YOUR INSTRUCTIONS: When you find the word "Características" in a line of the entries, please copy the whole line.

Records excerpted from a collection:
[Start of section]

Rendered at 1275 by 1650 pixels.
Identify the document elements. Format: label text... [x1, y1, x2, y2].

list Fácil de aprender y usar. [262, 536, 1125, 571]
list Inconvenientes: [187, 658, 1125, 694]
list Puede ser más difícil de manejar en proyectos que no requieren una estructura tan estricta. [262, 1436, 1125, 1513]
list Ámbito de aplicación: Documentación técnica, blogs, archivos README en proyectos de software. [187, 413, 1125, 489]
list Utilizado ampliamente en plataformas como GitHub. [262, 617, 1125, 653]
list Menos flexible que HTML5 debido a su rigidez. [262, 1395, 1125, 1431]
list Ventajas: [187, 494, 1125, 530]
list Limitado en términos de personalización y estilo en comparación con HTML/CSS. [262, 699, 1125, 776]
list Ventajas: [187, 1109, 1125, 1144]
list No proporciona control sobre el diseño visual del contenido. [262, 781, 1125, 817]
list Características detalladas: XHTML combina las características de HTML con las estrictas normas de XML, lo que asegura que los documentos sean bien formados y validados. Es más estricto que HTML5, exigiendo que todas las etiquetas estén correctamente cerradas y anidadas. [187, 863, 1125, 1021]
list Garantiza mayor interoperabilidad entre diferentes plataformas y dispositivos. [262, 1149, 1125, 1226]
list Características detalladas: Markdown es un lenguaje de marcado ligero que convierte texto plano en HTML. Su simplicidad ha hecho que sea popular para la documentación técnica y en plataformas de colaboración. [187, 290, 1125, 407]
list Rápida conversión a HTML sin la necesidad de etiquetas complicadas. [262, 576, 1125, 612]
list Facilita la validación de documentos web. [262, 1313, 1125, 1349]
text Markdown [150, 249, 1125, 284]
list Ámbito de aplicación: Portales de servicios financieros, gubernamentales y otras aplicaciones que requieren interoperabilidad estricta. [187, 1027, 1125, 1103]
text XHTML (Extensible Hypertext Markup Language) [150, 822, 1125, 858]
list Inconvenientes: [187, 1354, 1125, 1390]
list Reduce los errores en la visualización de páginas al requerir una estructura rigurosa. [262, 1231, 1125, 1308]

[End of section]

EXERCISE OUTPUT:
list Características detalladas: XHTML combina las características de HTML con las estrictas normas de XML, lo que asegura que los documentos sean bien formados y validados. Es más estricto que HTML5, exigiendo que todas las etiquetas estén correctamente cerradas y anidadas. [187, 863, 1125, 1021]
list Características detalladas: Markdown es un lenguaje de marcado ligero que convierte texto plano en HTML. Su simplicidad ha hecho que sea popular para la documentación técnica y en plataformas de colaboración. [187, 290, 1125, 407]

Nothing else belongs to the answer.